Configure your Sensel haptic touchpad on Linux — click force, haptic intensity, button zones.
Works on ThinkPad X1 Carbon Gen 12 and likely other laptops with Sensel touchpads (vendor 2C2F).
Sensel haptic touchpads have configurable click force thresholds stored in firmware, but there's no Linux tool to change them. On Windows, the Sensel UWP app handles this. On Linux, you're stuck with the factory defaults.
This tool talks directly to the touchpad firmware via its vendor-specific HID register protocol, documented through interoperability analysis.
sudo python3 sensel_config.pyNo dependencies — just Python 3 and root access.
Sensel Touchpad Configuration
Device: /dev/hidraw1
─────────────────────────────
Current settings:
Click force 164g (default: 164g)
Click release threshold 108g (default: 108g)
Left zone click force 76g (default: 76g)
Right zone click force 76g (default: 76g)
Middle zone click force 76g (default: 76g)
Haptic feedback intensity 50% (default: 50%)
Haptic feedback enabled ON (default: ON)
What would you like to do?
1 Show current settings
2 Tune settings interactively
3 Quick adjust: click force only
4 Restore factory defaults
q Quit
- Option 3 (Quick adjust) is the fastest — pick a click force in grams, release threshold auto-calculated
- Option 2 walks through every setting with descriptions and guided input
- All values in human units (grams, percentages, on/off)
- Confirmation before every write, read-back verification after
- Factory defaults stored — restore anytime with option 4
| Setting | Default | Range | Description |
|---|---|---|---|
| Click force | 164g | 10-500g | Main click activation force |
| Click release | 108g | 10-500g | Release threshold (hysteresis) |
| Zone forces (L/R/M) | 76g | 10-500g | Per-zone button forces |
| Zone release (L/R/M) | 50g | 10-500g | Per-zone release thresholds |
| Haptic intensity | 50% | 0-100% | Vibration feedback strength |
| Haptic enabled | ON | ON/OFF | Master haptic switch |
- Changes are RAM-only — they revert on reboot or resume from sleep
- For persistence, set up a udev rule or systemd service (see below)
- The tool auto-detects the hidraw device (scans for vendor
2C2F) - No dependencies beyond Python 3 stdlib
The simplest approach — a systemd service that runs after boot and after resume:
# /etc/systemd/system/sensel-touchpad.service
[Unit]
Description=Configure Sensel touchpad click force
After=multi-user.target
[Service]
Type=oneshot
ExecStart=/usr/bin/python3 /path/to/sensel_set.py
[Install]
WantedBy=multi-user.target(A proper persistence script is a TODO — contributions welcome.)

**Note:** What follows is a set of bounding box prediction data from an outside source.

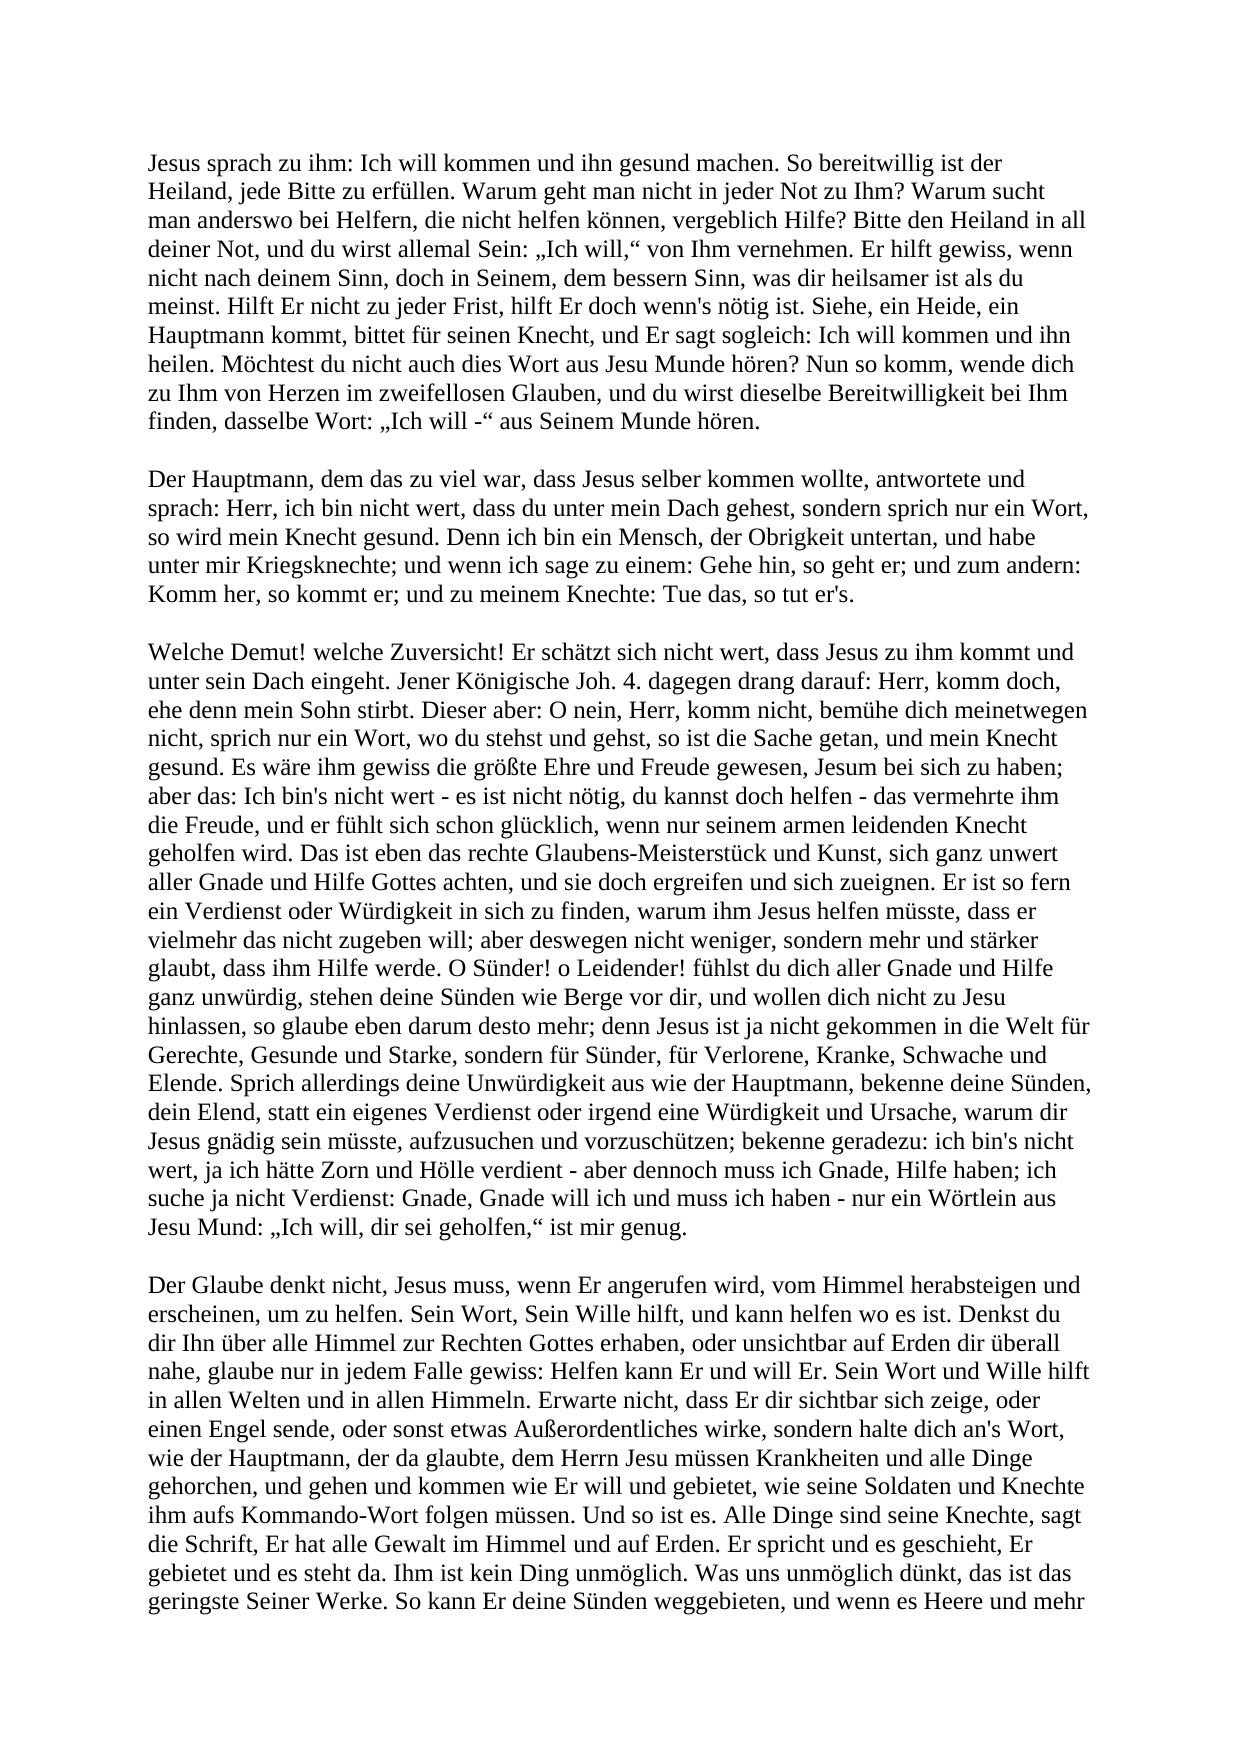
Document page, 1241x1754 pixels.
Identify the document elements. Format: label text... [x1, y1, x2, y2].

text Welche Demut! welche Zuversicht! Er schätzt sich nicht wert, dass Jesus zu ihm kommt und unter sein Dach eingeht. Jener Königische Joh. 4. dagegen drang darauf: Herr, komm doch, ehe denn mein Sohn stirbt. Dieser aber: O nein, Herr, komm nicht, bemühe dich meinetwegen nicht, sprich nur ein Wort, wo du stehst und gehst, so ist die Sache getan, und mein Knecht gesund. Es wäre ihm gewiss die größte Ehre und Freude gewesen, Jesum bei sich zu haben; aber das: Ich bin's nicht wert - es ist nicht nötig, du kannst doch helfen - das vermehrte ihm die Freude, und er fühlt sich schon glücklich, wenn nur seinem armen leidenden Knecht geholfen wird. Das ist eben das rechte Glaubens-Meisterstück und Kunst, sich ganz unwert aller Gnade und Hilfe Gottes achten, und sie doch ergreifen und sich zueignen. Er ist so fern ein Verdienst oder Würdigkeit in sich zu finden, warum ihm Jesus helfen müsste, dass er vielmehr das nicht zugeben will; aber deswegen nicht weniger, sondern mehr und stärker glaubt, dass ihm Hilfe werde. O Sünder! o Leidender! fühlst du dich aller Gnade und Hilfe ganz unwürdig, stehen deine Sünden wie Berge vor dir, und wollen dich nicht zu Jesu hinlassen, so glaube eben darum desto mehr; denn Jesus ist ja nicht gekommen in die Welt für Gerechte, Gesunde und Starke, sondern für Sünder, für Verlorene, Kranke, Schwache und Elende. Sprich allerdings deine Unwürdigkeit aus wie der Hauptmann, bekenne deine Sünden, dein Elend, statt ein eigenes Verdienst oder irgend eine Würdigkeit und Ursache, warum dir Jesus gnädig sein müsste, aufzusuchen und vorzuschützen; bekenne geradezu: ich bin's nicht wert, ja ich hätte Zorn und Hölle verdient - aber dennoch muss ich Gnade, Hilfe haben; ich suche ja nicht Verdienst: Gnade, Gnade will ich und muss ich haben - nur ein Wörtlein aus Jesu Mund: „Ich will, dir sei geholfen,“ ist mir genug. [148, 637, 1093, 1241]
text Der Hauptmann, dem das zu viel war, dass Jesus selber kommen wollte, antwortete und sprach: Herr, ich bin nicht wert, dass du unter mein Dach gehest, sondern sprich nur ein Wort, so wird mein Knecht gesund. Denn ich bin ein Mensch, der Obrigkeit untertan, und habe unter mir Kriegsknechte; und wenn ich sage zu einem: Gehe hin, so geht er; und zum andern: Komm her, so kommt er; und zu meinem Knechte: Tue das, so tut er's. [148, 464, 1093, 608]
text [148, 1270, 1093, 1615]
text Jesus sprach zu ihm: Ich will kommen und ihn gesund machen. So bereitwillig ist der Heiland, jede Bitte zu erfüllen. Warum geht man nicht in jeder Not zu Ihm? Warum sucht man anderswo bei Helfern, die nicht helfen können, vergeblich Hilfe? Bitte den Heiland in all deiner Not, und du wirst allemal Sein: „Ich will,“ von Ihm vernehmen. Er hilft gewiss, wenn nicht nach deinem Sinn, doch in Seinem, dem bessern Sinn, was dir heilsamer ist als du meinst. Hilft Er nicht zu jeder Frist, hilft Er doch wenn's nötig ist. Siehe, ein Heide, ein Hauptmann kommt, bittet für seinen Knecht, und Er sagt sogleich: Ich will kommen und ihn heilen. Möchtest du nicht auch dies Wort aus Jesu Munde hören? Nun so komm, wende dich zu Ihm von Herzen im zweifellosen Glauben, und du wirst dieselbe Bereitwilligkeit bei Ihm finden, dasselbe Wort: „Ich will -“ aus Seinem Munde hören. [148, 148, 1093, 435]
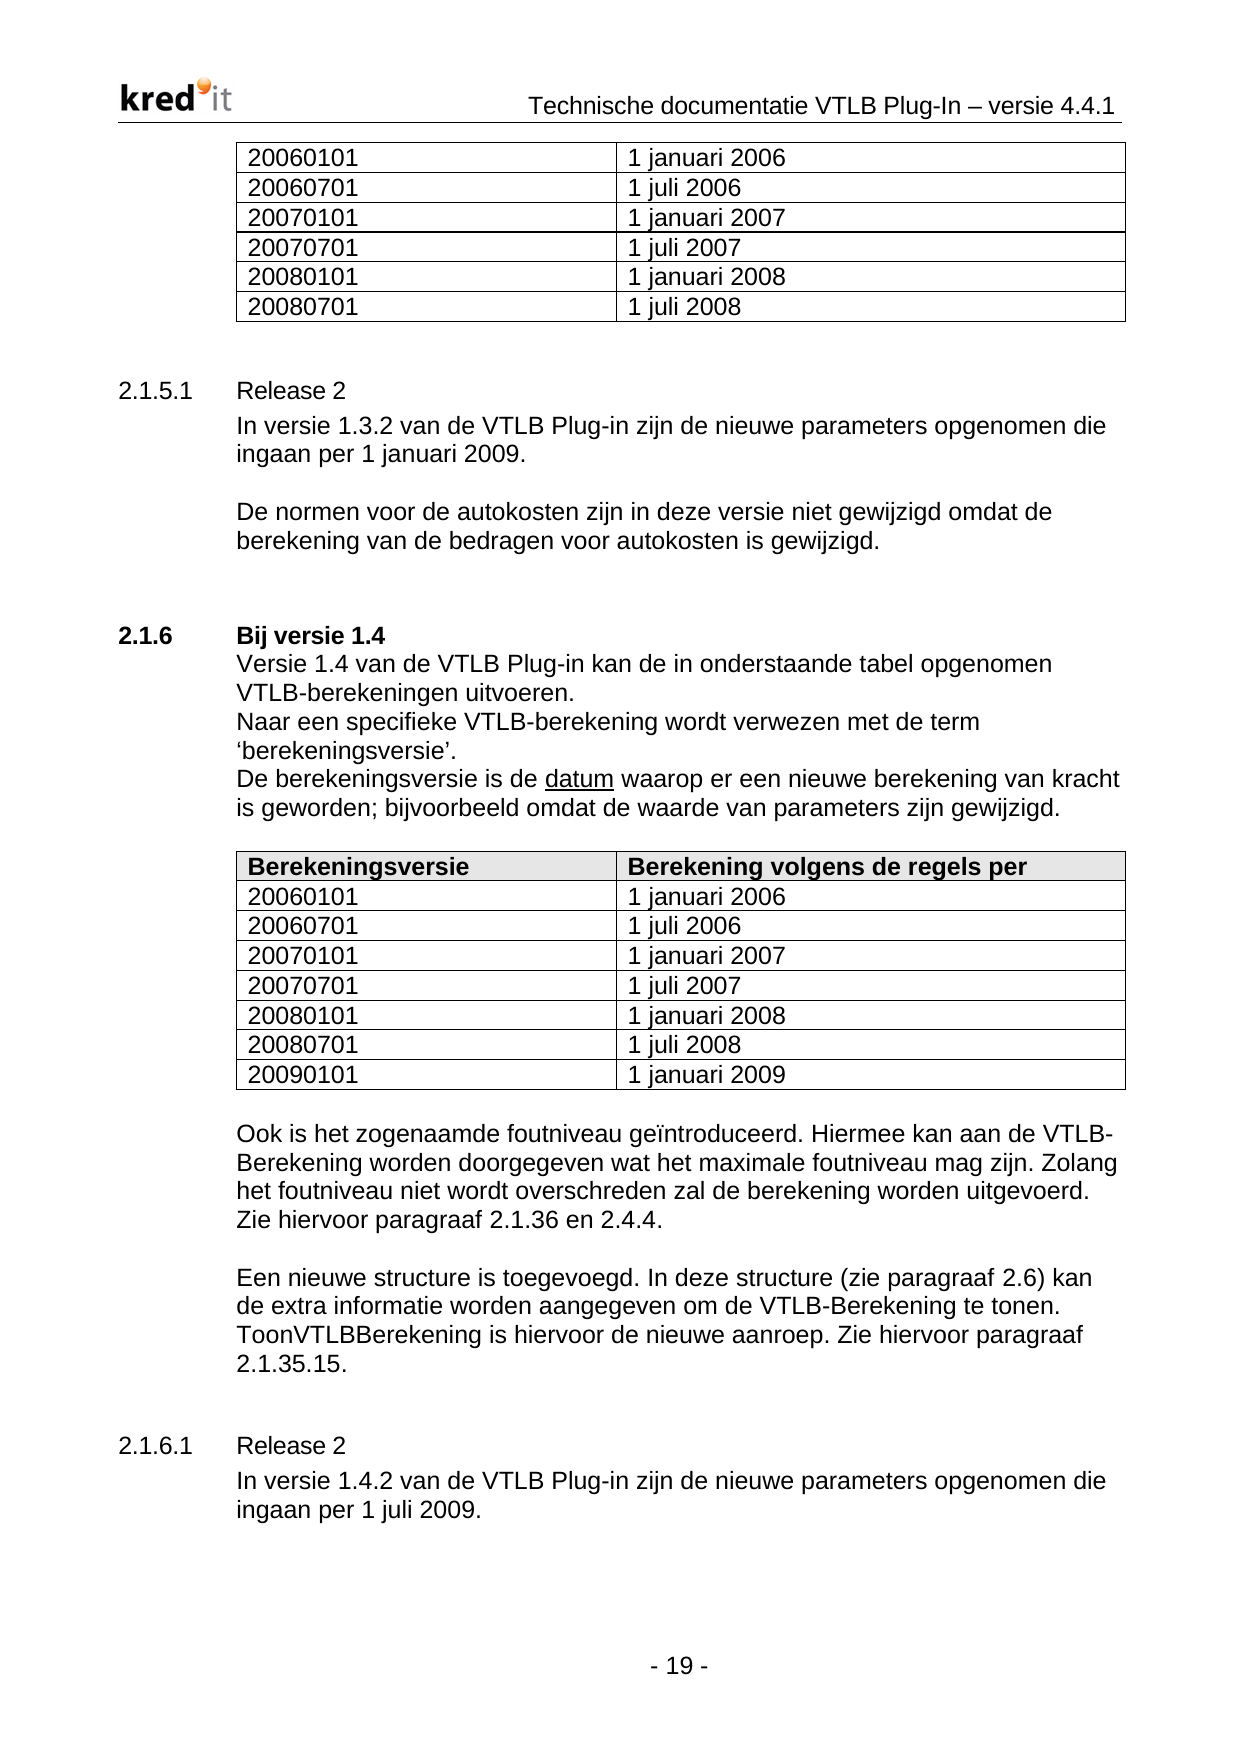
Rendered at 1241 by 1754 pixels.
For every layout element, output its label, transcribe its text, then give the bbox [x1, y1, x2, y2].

The Sensel touchpad firmware exposes a proprietary register interface over HID report ID 0x09 (vendor-defined pipe). The protocol:
- Write a 3-byte read command to the HID pipe:
[cmd_high, cmd_low, size] - Read the response:
[ACK, reg_resp, len_lo, len_hi, data..., checksum] - Write registers with the same command format (different flag bit) + data + checksum
The command bytes encode the register address:
byte[0] = ((reg & 0x3F00) >> 7) | 1 | (0x80 if reading)
byte[1] = reg & 0xFF
byte[2] = data size in bytes
This protocol was documented through interoperability analysis of the HID interface, in accordance with EU Directive 2009/24/EC (Article 6) which permits such analysis to achieve interoperability with independently created software.
- ThinkPad X1 Carbon Gen 12 (21KC)
- Ubuntu 25.10 (kernel 6.17)
- Device:
SNSL0028:00 2C2F:0028
Should work on other Sensel touchpads — the protocol is the same across models.